Yeah but it won't be that anymore. It's been closer to 30 for a long time, and now with kickoff at 4:25 it's going to be closer to 45 minutes or more.


----------



## Stewart Vernon (Jan 7, 2005)

zimm7778 said:


> They are cutting out the standing around between each play in which the clock runs. That's all.


That's not all that happens during that time, though.

Substitutions happen, and sometimes the offense tries to hurry and snap if they see the defense screwed up... or you see a guy didn't get off the field so one team had too many men on the field.

IF you cut all of that out, then some stuff needs explanation to know what happened.

I'm not a fan of cutting down beyond the actual gameplay time in football. Cutting down below the 60 minutes of clock running is cutting out stuff I might want to see... so I haven't watched any of those cut-downs that air on the NFL Network either.

In basketball you have another problem to contend with... Yes, there are only 48 minutes of timed play... but the clock does stop on out-of-bounds plays (non-scoring ones) so IF you cut out those plays you wouldn't see what happens during an in-bounds play... Fouls and turnovers and other stuff happens with the clock stopped. Also, free throws occur with the clock stopped. Cutting that stuff out would cut out some important things.

• [Dataset]:

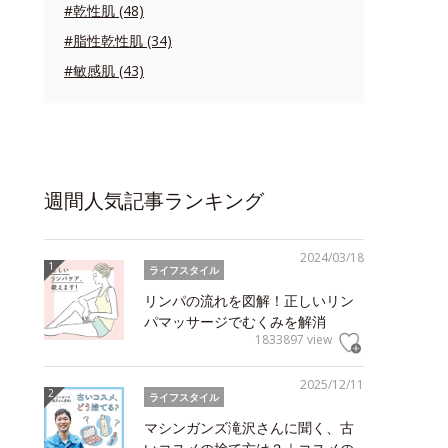
#乾性肌 (48)
#脂性乾性肌 (34)
#敏感肌 (43)
週間人気記事ランキング
2024/03/18
ライフスタイル
リンパの流れを図解！正しいリン
パマッサージでむくみを解消
1833897 view
2025/12/11
ライフスタイル
マシンガンズ滝沢さんに聞く、古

• [Task statement]:
Carry on the forum discussion about trimming televised football and basketball games, beginning right after its final sentence.

• [Reply]:
Imagine if soccer was cut down to only the actual scoring play... most of the time it is setting up for a scoring play... so in a 90+ minute soccer game, you would cut to what 5 minutes of gameplay if you cut out what was deemed "not necessary"?

I do agree that commercial timeouts have gotten longer... and more of them over the years... and the Super Bowl halftime "extravaganza" has gotten out of hand. College sports has longer halftimes too in the tourney/playoffs/bowl games.


----------



## zimm7778 (Nov 11, 2007)

"Stewart Vernon" said:


> That's not all that happens during that time, though.
> 
> Substitutions happen, and sometimes the offense tries to hurry and snap if they see the defense screwed up... or you see a guy didn't get off the field so one team had too many men on the field.
> 
> ...


College halftime is longer in general. NFL its 12 minutes, college it seems like 3 hours but I think it's actually 20 minutes maybe? As far as the short cuts, all I'm saying is what they do. Whether the offense rushes up to snap to catch the defense off guard or not there was still a few second lull. All I'm saying is that's what they remove. That's not anyone's fault the "plays" can be all done in under a half hour, it's just the nature of the game. Not defending. Was just informing what it was and what's taken out.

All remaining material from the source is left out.